Meng Li's perception swept wider and noticed two forces grinding against each other like tectonic plates. One golden and imperial. The other a mixture of white flame, green Qi, crimson shields layered around signatures that carried—

Her breath caught.

It was the Greater Dao residue again.

Does everyone have it and I’m just untalented?

Ghostly threads through the green Qi the same way it was threaded through Shui's miasma. A different person, with a different signature, but the same fingerprint.

The same brand left by proximity to the same impossible being.

Another one of his?

The golden force dwarfed it and pressed against it from every direction. Crushing the green, white, and crimson into a shrinking pocket that flickered and strained. A third force, smaller, sat on a rooftop nearby, watching. Its Qi signature was familiar too. That old man had been watching Shui from the rooftops as well. Likely a guardian or protector.

Then the golden force pulled back all at once as though it hadn’t been there in the first place. A mirage as the pressure evaporated.

The smaller force remained, battered but alive.

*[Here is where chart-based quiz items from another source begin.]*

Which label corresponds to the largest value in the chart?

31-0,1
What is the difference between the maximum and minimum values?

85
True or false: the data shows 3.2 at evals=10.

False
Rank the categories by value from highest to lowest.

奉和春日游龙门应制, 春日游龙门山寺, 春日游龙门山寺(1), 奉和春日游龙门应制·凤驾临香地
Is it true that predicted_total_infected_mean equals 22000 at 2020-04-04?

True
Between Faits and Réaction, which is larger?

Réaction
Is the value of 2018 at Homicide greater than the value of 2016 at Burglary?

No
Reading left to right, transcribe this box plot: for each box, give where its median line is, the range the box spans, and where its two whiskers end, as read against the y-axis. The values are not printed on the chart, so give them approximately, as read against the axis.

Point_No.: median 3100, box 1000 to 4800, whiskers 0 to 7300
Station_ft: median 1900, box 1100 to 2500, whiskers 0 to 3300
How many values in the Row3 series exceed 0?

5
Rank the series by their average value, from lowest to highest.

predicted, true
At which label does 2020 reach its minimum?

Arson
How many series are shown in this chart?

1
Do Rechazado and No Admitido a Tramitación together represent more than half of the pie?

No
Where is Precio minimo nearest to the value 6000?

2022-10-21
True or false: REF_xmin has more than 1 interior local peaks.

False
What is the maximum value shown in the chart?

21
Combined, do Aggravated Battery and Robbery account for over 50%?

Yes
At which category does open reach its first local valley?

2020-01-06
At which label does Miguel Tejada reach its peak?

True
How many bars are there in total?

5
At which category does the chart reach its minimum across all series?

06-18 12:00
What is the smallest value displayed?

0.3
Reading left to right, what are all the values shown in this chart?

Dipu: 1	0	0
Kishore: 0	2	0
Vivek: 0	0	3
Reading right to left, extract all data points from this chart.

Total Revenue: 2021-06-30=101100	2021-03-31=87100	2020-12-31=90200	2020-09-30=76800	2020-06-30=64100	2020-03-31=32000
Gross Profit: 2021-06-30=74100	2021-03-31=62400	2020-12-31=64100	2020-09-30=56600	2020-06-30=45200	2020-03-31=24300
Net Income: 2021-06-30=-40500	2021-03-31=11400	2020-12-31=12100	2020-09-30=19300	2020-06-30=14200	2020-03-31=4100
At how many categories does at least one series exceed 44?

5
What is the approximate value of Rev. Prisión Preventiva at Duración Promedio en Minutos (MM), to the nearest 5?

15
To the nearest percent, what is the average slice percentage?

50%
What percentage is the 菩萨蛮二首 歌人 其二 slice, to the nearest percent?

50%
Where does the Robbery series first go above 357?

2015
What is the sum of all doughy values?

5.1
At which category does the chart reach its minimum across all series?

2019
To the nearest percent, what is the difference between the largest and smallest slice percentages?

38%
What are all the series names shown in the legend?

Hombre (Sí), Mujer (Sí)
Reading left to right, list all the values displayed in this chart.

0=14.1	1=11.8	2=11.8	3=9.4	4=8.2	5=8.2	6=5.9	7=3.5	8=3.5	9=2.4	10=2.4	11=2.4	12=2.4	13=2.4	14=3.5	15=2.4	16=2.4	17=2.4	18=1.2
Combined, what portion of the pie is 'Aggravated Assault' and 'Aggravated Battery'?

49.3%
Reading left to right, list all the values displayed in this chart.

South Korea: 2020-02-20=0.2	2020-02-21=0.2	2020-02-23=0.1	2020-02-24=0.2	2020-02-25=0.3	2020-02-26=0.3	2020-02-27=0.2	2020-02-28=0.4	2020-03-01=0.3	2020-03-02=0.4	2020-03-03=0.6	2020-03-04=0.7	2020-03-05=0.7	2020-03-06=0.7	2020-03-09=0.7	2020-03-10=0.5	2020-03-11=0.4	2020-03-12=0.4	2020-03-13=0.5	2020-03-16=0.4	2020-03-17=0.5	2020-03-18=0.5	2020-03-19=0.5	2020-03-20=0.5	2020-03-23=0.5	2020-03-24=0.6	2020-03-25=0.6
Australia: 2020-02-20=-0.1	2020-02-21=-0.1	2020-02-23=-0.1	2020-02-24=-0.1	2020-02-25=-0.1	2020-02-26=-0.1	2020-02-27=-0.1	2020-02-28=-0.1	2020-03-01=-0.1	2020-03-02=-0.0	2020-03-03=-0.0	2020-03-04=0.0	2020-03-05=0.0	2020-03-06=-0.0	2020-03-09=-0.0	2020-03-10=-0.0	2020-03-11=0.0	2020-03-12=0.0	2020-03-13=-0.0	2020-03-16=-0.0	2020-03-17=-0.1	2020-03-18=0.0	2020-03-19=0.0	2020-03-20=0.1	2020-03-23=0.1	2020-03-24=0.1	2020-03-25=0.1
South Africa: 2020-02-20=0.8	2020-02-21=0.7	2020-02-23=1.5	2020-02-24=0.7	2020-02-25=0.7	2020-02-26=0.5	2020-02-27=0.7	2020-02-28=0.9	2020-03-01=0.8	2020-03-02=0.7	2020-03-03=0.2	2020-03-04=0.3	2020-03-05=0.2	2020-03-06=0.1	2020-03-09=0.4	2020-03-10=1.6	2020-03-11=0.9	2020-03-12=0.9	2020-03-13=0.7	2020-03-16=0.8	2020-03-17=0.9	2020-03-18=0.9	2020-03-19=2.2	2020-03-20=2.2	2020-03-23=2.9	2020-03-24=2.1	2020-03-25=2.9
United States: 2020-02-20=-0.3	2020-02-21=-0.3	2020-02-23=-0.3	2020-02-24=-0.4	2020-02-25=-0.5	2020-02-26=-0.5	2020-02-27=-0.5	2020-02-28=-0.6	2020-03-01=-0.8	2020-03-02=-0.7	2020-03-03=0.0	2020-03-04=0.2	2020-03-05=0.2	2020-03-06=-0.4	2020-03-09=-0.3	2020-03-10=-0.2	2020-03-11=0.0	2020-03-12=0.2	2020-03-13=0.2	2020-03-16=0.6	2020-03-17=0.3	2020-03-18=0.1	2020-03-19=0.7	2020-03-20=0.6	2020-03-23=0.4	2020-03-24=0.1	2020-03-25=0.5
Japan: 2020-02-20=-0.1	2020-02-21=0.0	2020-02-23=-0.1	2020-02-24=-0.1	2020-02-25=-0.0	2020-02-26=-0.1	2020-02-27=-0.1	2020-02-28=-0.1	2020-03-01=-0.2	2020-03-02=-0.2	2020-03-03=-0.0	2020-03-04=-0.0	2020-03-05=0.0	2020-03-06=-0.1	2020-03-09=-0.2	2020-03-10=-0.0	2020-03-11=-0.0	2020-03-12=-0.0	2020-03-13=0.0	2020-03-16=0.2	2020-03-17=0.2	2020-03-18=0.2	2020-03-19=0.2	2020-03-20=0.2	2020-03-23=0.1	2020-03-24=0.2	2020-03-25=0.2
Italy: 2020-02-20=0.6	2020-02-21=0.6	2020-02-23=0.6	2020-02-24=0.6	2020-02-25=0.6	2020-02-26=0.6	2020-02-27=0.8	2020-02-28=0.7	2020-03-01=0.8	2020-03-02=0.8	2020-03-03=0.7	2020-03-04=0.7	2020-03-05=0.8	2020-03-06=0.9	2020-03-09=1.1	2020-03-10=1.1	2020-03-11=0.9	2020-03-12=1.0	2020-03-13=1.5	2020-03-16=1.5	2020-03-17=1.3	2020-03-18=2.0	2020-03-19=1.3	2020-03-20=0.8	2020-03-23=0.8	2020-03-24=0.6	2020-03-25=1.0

Meng Li also noticed the three thousand Qi signatures behind them, most of them unconscious. The three started moving toward the warehouse. "Shui. We have incoming."

Shui appeared beside her, another fistfull of cake in one hand, hammer in the other. Her red-rimmed eyes swept the ridge and the clearing and the distant treeline where the approaching force had become visible as a column of bodies moving through the scrub.Her face split into a grin.

"Don't worry." She took another bite. "Ish's Jun."

Meng Li blinked at the little girl stuffing her face. "What's a Jun?"

Shui laughed and crumbs sprayed from her mouth and landed on Meng Li's sleeve. "Jun is my big sister! I saved her some cake too! I split it perfectly in half! See?"

Meng Li turned and looked at the table, three untouched cakes sat on one side.

On the other side sat a a single half-eaten cake, two whole cakes, a scattering of crumbs, two empty spots where whole cakes had been, and a smear of crystalline frost that mapped the trajectory of Shui's feeding frenzy across the wood grain.

Shui's half: three full cakes, plus the half in her hand. Three and a half total.

Jun's half: two and a half cakes.

Assuming Shui didn't get hungry again in the next few minutes, which was an assumption Meng Li would not have bet a single copper coin on.

Meng Li blinked at the two clearly uneven portions.

Her mouth opened to point out the discrepancy, the impossibility of calling this an even split and the sheer audacity of a girl who could look upon a Calamity power and decide that putting makeup on her face was the right course of action, but couldn't divide six by two—

Shui took another bite of her half and grinned up at her with cheeks stuffed full and eyes that dared anyone in the warehouse to say a single word about the division of cake.

Meng Li closed her mouth.

I'm not going to be the one to tell her.